Few, if any, have proven to be as successful as the Philadelphia Eagles’ signature twist on the common quarterback sneak. Commonly referred to as the “Tush Push” or “Brotherly Shove,” the short-yardage play works similarly to a quarterback sneak, except with two teammates pushing the quarterback from behind as he lunges past the line of scrimmage.
Following Philadelphia’s Super Bowl LIX victory, there was a significant push from other teams to ban the play. The Green Bay Packers put forth a proposal to ban the play this offseason, and NFL owners met to determine its fate at the NFL’s spring meetings on Wednesday.
Jeffrey Lurie’s impassioned speech may not have helped Tush Push vote
Before owners submitted their votes, Eagles owner Jeffrey Lurie and future Hall of Fame center Jason Kelce made one final effort to save the controversial play during Wednesday morning’s “Competition and Health & Safety” session, The Athletic’s Diana Russini reported.
Lurie reportedly told the room that his team came up with a play that was so unstoppable that the rest of the league had no other choice but to try to ban it. At the end of the nearly one-hour long impassioned speech, Lurie told the assembled owners that “regardless of the day’s result, he and his franchise would walk out winners, with Super Bowl rings to show for it,” Russini reported.
One high-ranking league official said, “Lurie was like a guy trying to convince his girlfriend why she shouldn’t leave him.”
That may have been enough to push some undecided voters towards banning the play, but the NFL proved capable of being level-headed. The owners ultimately voted against banning the play, although it’s unclear whether Lurie helped sway that result at all.
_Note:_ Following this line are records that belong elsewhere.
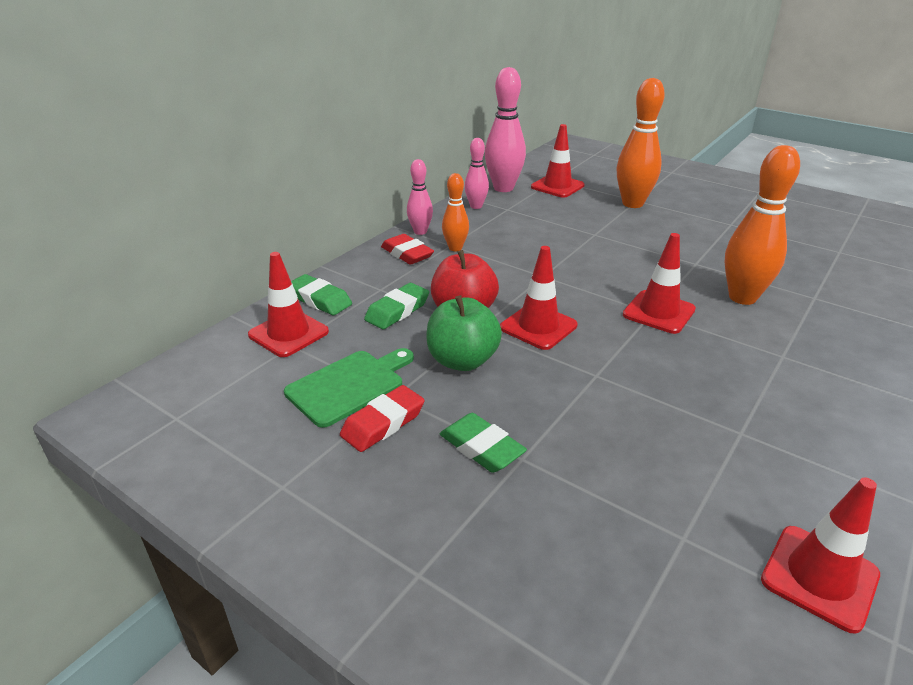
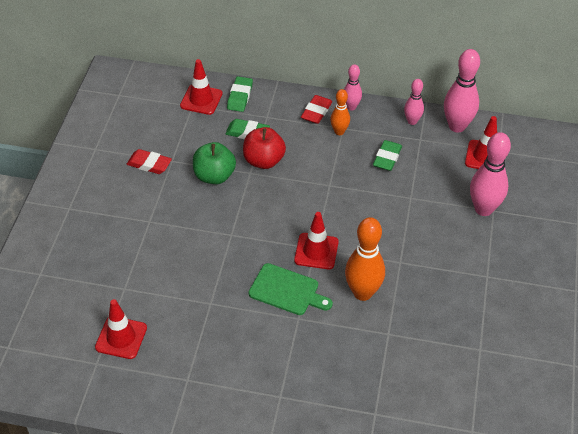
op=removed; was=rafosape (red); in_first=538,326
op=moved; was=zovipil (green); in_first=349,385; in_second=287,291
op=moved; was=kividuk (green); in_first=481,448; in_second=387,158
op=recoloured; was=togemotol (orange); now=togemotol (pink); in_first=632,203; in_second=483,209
According to Russini, the Eagles owner emphasized “the need to clean up the process around the play rather than the play itself.” The NFL’s competition committee and health and safety committee recommended banning the play earlier this week, but Lurie noted that there is no data to support the idea of the Eagles’ quarterback sneak being “inherently more dangerous than any other play on the field.”